Ants From Up There
Claire Miles - November 4, 2022

Black Country, New Road is an English rock band, consisting of seven members led by the frontrunner, guitarist, and lead vocalist, Isaac Wood. Their second album, Ants From Up There, was released early this year to critical acclaim, and for good reason. At its core, it is an album about love and its pains, but its singular beauty lies in its brutally honest songwriting and a structural and metaphorical coherence across each track.


Using the metaphor of a Concorde for his love, Wood lays his affection and frustration painstakingly bare for the band’s audience. In fact, the songwriting in Ants From Up There shines precisely because of a delicate mix of these two elements. The honesty with which he addresses them is akin to the lens of a child; Wood does not throw a veil over his emotions to hide them or make them presentable. Instead, he pours his heart out as he navigates through a troubling relationship.

“And I never wanted so much someone to fall”, says Isaac Wood in Good Will Hunting as he talks about his beloved walking up on a raised edge so that he may hold her hand. This longing for physical intimacy is often snubbed out of guilt – indeed who would want to admit to wanting someone to fall just for this? And yet, Wood does not shy away from these thoughts. In doing so, an otherwise overplayed theme of doomed romance is given a fresh spin by being coated in much-welcomed honesty.

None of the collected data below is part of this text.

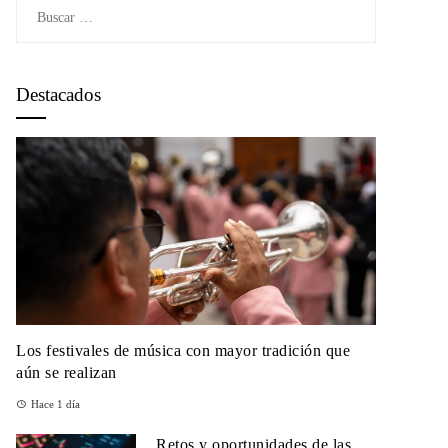
Buscar:
Destacados
Los festivales de música con mayor tradición que
aún se realizan
Hace 1 día
Retos y oportunidades de las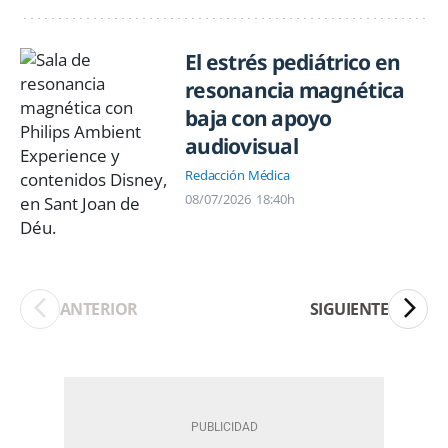
El estrés pediátrico en
resonancia magnética
baja con apoyo
audiovisual
Redacción Médica
08/07/2026
18:40h
ANTERIOR
SIGUIENTE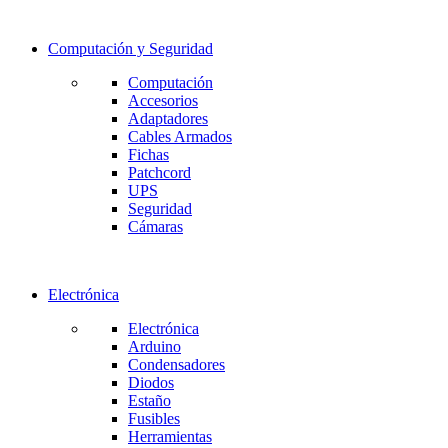
Computación y Seguridad
Computación
Accesorios
Adaptadores
Cables Armados
Fichas
Patchcord
UPS
Seguridad
Cámaras
Electrónica
Electrónica
Arduino
Condensadores
Diodos
Estaño
Fusibles
Herramientas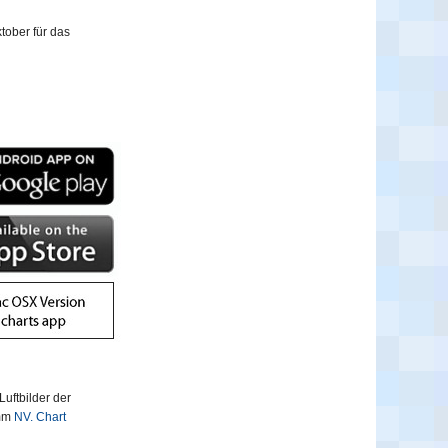
tober für das
uftbilder der
amm
NV. Chart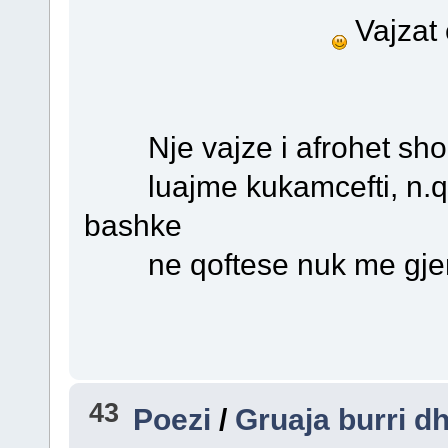
Vajzat
Nje vajze i afrohet shokut
luajme kukamcefti, n.q.s
bashke
ne qoftese nuk me gjen m
43
Poezi
/
Gruaja burri d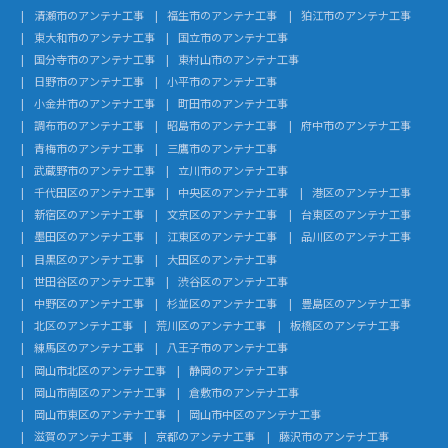
清瀬市のアンテナ工事
福生市のアンテナ工事
狛江市のアンテナ工事
東大和市のアンテナ工事
国立市のアンテナ工事
国分寺市のアンテナ工事
東村山市のアンテナ工事
日野市のアンテナ工事
小平市のアンテナ工事
小金井市のアンテナ工事
町田市のアンテナ工事
調布市のアンテナ工事
昭島市のアンテナ工事
府中市のアンテナ工事
青梅市のアンテナ工事
三鷹市のアンテナ工事
武蔵野市のアンテナ工事
立川市のアンテナ工事
千代田区のアンテナ工事
中央区のアンテナ工事
港区のアンテナ工事
新宿区のアンテナ工事
文京区のアンテナ工事
台東区のアンテナ工事
墨田区のアンテナ工事
江東区のアンテナ工事
品川区のアンテナ工事
目黒区のアンテナ工事
大田区のアンテナ工事
世田谷区のアンテナ工事
渋谷区のアンテナ工事
中野区のアンテナ工事
杉並区のアンテナ工事
豊島区のアンテナ工事
北区のアンテナ工事
荒川区のアンテナ工事
板橋区のアンテナ工事
練馬区のアンテナ工事
八王子市のアンテナ工事
岡山市北区のアンテナ工事
静岡のアンテナ工事
岡山市南区のアンテナ工事
倉敷市のアンテナ工事
岡山市東区のアンテナ工事
岡山市中区のアンテナ工事
滋賀のアンテナ工事
京都のアンテナ工事
藤沢市のアンテナ工事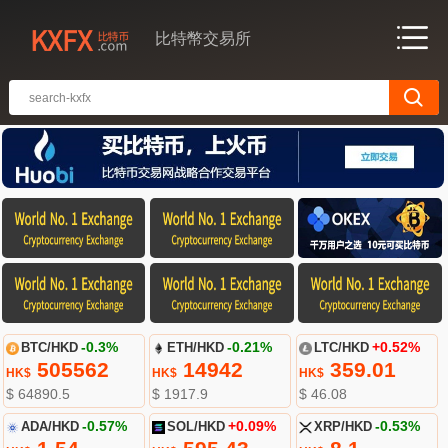
比特幣交易所
BTC/HKD
-0.3%
ETH/HKD
-0.21%
LTC/HKD
+0.52%
505562
14942
359.01
HK$
HK$
HK$
$ 64890.5
$ 1917.9
$ 46.08
ADA/HKD
-0.57%
SOL/HKD
+0.09%
XRP/HKD
-0.53%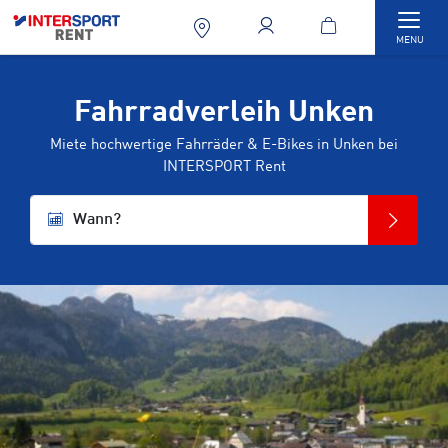
Togg
MENU
Fahrradverleih Unken
Miete hochwertige Fahrräder & E-Bikes in Unken bei
INTERSPORT Rent
Wann?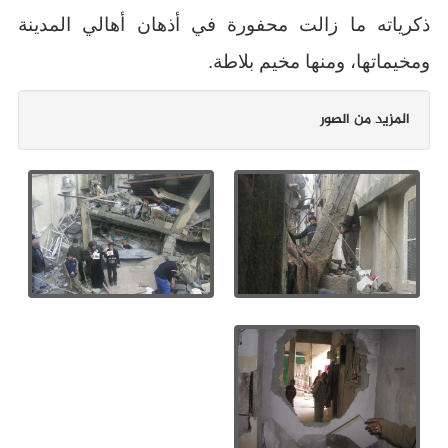
ذكرياته ما زالت محفورة في أذهان أهالي المدينة
ومخيماتها، ومنها مخيم بلاطة.
المزيد من الصور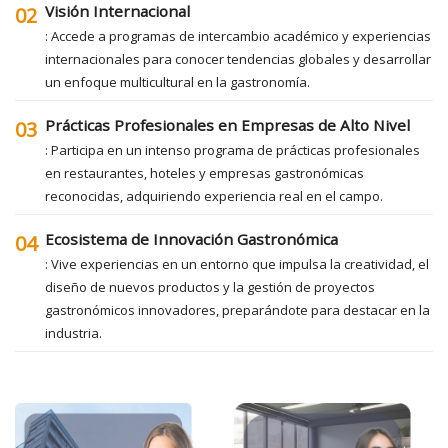
Visión Internacional
02
: Accede a programas de intercambio académico y experiencias
internacionales para conocer tendencias globales y desarrollar
un enfoque multicultural en la gastronomía.
Prácticas Profesionales en Empresas de Alto Nivel
03
: Participa en un intenso programa de prácticas profesionales
en restaurantes, hoteles y empresas gastronómicas
reconocidas, adquiriendo experiencia real en el campo.
Ecosistema de Innovación Gastronómica
04
: Vive experiencias en un entorno que impulsa la creatividad, el
diseño de nuevos productos y la gestión de proyectos
gastronómicos innovadores, preparándote para destacar en la
industria.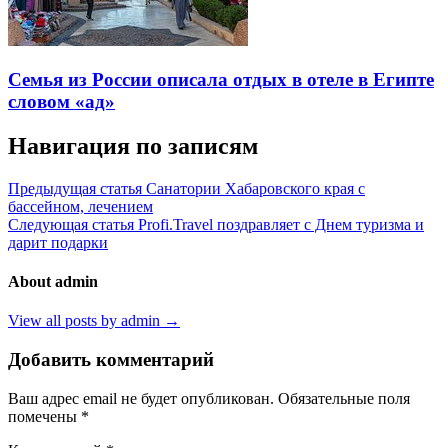
Семья из России описала отдых в отеле в Египте
словом «ад»
Навигация по записям
Предыдущая статья
Санатории Хабаровского края с
бассейном, лечением
Следующая статья
Profi.Travel поздравляет с Днем туризма и
дарит подарки
About admin
View all posts by admin →
Добавить комментарий
Ваш адрес email не будет опубликован.
Обязательные поля
помечены
*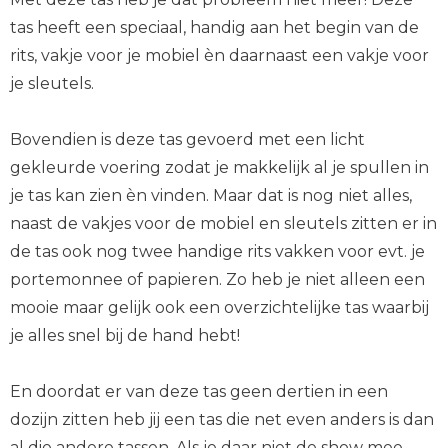
tas heeft een speciaal, handig aan het begin van de
rits, vakje voor je mobiel èn daarnaast een vakje voor
je sleutels.
Bovendien is deze tas gevoerd met een licht
gekleurde voering zodat je makkelijk al je spullen in
je tas kan zien èn vinden. Maar dat is nog niet alles,
naast de vakjes voor de mobiel en sleutels zitten er in
de tas ook nog twee handige rits vakken voor evt. je
portemonnee of papieren. Zo heb je niet alleen een
mooie maar gelijk ook een overzichtelijke tas waarbij
je alles snel bij de hand hebt!
En doordat er van deze tas geen dertien in een
dozijn zitten heb jij een tas die net even anders is dan
al die andere tassen. Als je daar niet de show mee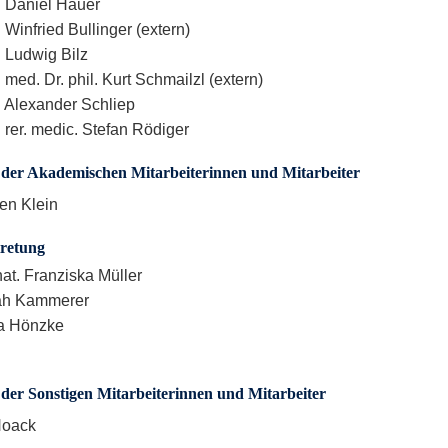
r. Daniel Hauer
. Winfried Bullinger (extern)
. Ludwig Bilz
. med. Dr. phil. Kurt Schmailzl (extern)
r. Alexander Schliep
. rer. medic. Stefan Rödiger
der Akademischen Mitarbeiterinnen und Mitarbeiter
ten Klein
tretung
 nat. Franziska Müller
rah Kammerer
ja Hönzke
der Sonstigen Mitarbeiterinnen und Mitarbeiter
Noack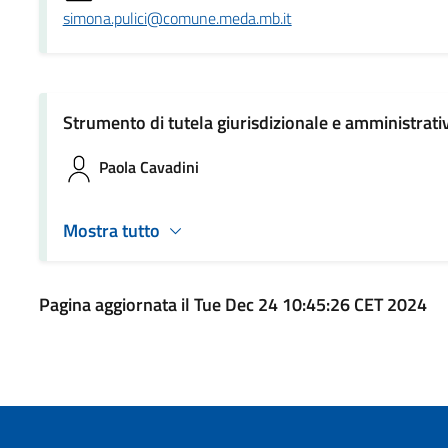
simona.pulici@comune.meda.mb.it
Strumento di tutela giurisdizionale e amministrati
Paola Cavadini
Mostra tutto
Pagina aggiornata il Tue Dec 24 10:45:26 CET 2024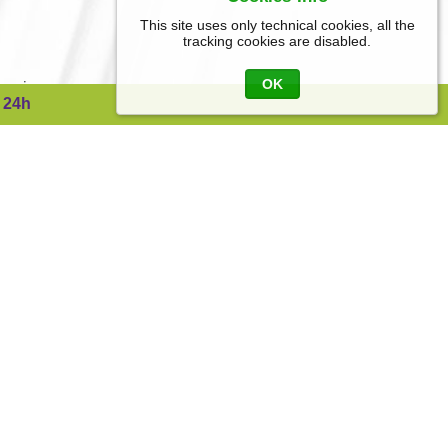
This site uses only technical cookies, all the
tracking cookies are disabled.
OK
sso in
 24h
iedente,
iati o da
uzione a
i lavori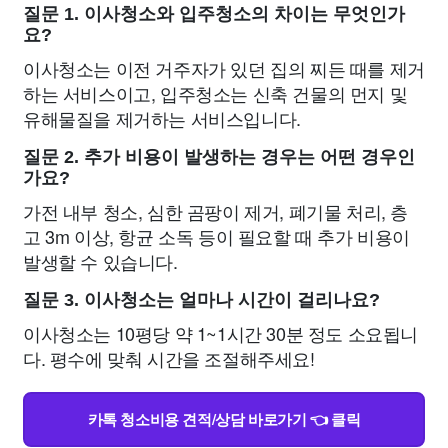
질문 1. 이사청소와 입주청소의 차이는 무엇인가
요?
이사청소는 이전 거주자가 있던 집의 찌든 때를 제거
하는 서비스이고, 입주청소는 신축 건물의 먼지 및
유해물질을 제거하는 서비스입니다.
질문 2. 추가 비용이 발생하는 경우는 어떤 경우인
가요?
가전 내부 청소, 심한 곰팡이 제거, 폐기물 처리, 층
고 3m 이상, 항균 소독 등이 필요할 때 추가 비용이
발생할 수 있습니다.
질문 3. 이사청소는 얼마나 시간이 걸리나요?
이사청소는 10평당 약 1~1시간 30분 정도 소요됩니
다. 평수에 맞춰 시간을 조절해주세요!
카톡 청소비용 견적/상담 바로가기 👈 클릭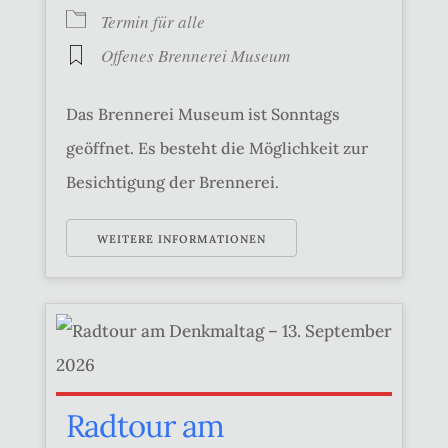
Termin für alle
Offenes Brennerei Museum
Das Brennerei Museum ist Sonntags
geöffnet. Es besteht die Möglichkeit zur
Besichtigung der Brennerei.
WEITERE INFORMATIONEN
Radtour am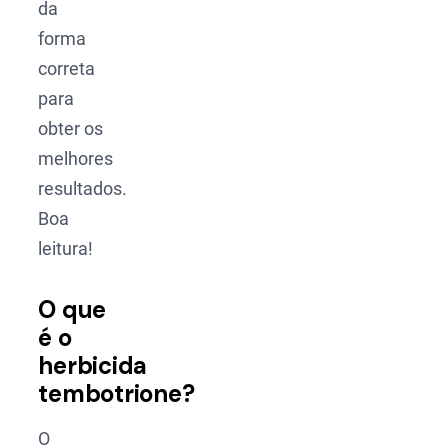
da
forma
correta
para
obter os
melhores
resultados.
Boa
leitura!
O que
é o
herbicida
tembotrione?
O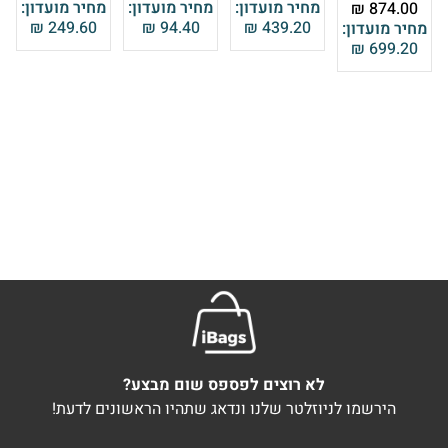
מחיר מועדון:
מחיר מועדון:
מחיר מועדון:
₪
874.00
₪
249.60
₪
94.40
₪
439.20
מחיר מועדון:
₪
699.20
לא רוצים לפספס שום מבצע?
הירשמו לניוזלטר שלנו ונדאג שתהיו הראשונים לדעת!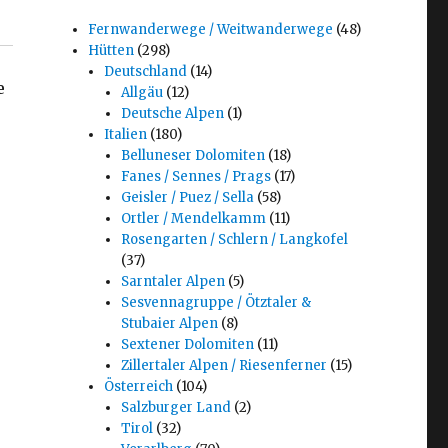
Fernwanderwege / Weitwanderwege
(48)
Hütten
(298)
Deutschland
(14)
e
Allgäu
(12)
Deutsche Alpen
(1)
Italien
(180)
Belluneser Dolomiten
(18)
Fanes / Sennes / Prags
(17)
Geisler / Puez / Sella
(58)
Ortler / Mendelkamm
(11)
Rosengarten / Schlern / Langkofel
(37)
Sarntaler Alpen
(5)
Sesvennagruppe / Ötztaler &
Stubaier Alpen
(8)
Sextener Dolomiten
(11)
Zillertaler Alpen / Riesenferner
(15)
Österreich
(104)
Salzburger Land
(2)
Tirol
(32)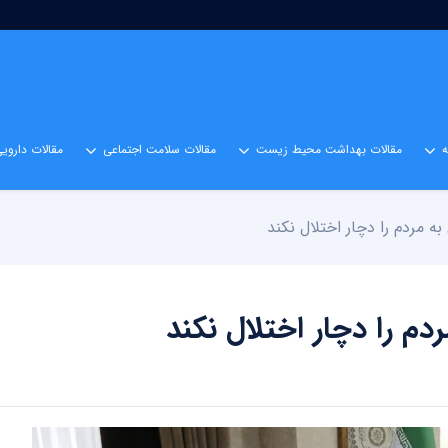
مقالات بهداشت محیط زیست
مقالات سلامت اجتماعی
مقالات داروی
به مردم را دچار اختلال نکند
دم را دچار اختلال نکند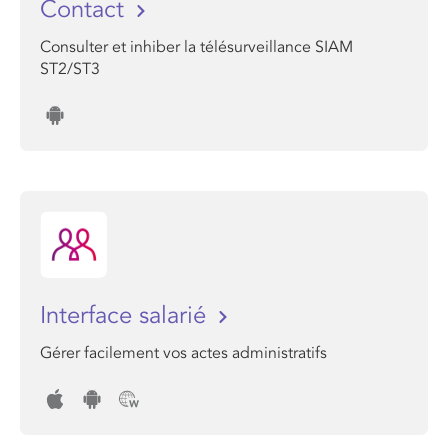
Contact
Consulter et inhiber la télésurveillance SIAM
ST2/ST3
Interface salarié
Gérer facilement vos actes administratifs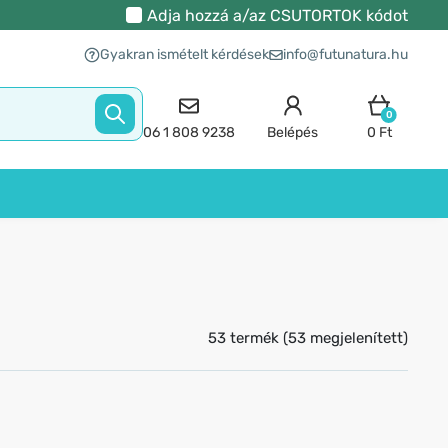
Adja hozzá a/az
CSUTORTOK
kódot
Gyakran ismételt kérdések
info@futunatura.hu
0
06 1 808 9238
Belépés
0 Ft
53 termék (53 megjelenített)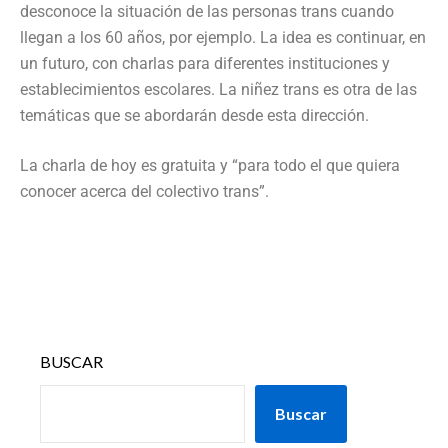
desconoce la situación de las personas trans cuando
llegan a los 60 años, por ejemplo. La idea es continuar, en
un futuro, con charlas para diferentes instituciones y
establecimientos escolares. La niñez trans es otra de las
temáticas que se abordarán desde esta dirección.
La charla de hoy es gratuita y “para todo el que quiera
conocer acerca del colectivo trans”.
BUSCAR
Buscar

Songwriting aside, Wood’s vocals are complemented by his bandmates’ instrumentals. The transition of the violin and drums in Snow Globes is an excellent example of this. The gradually subdued notes and beats grow progressively stronger and more intense to match the same pattern in Wood’s painted vocals. The synergy in the band, between vocals and instruments, is a key factor in Ants From Above’s critical success.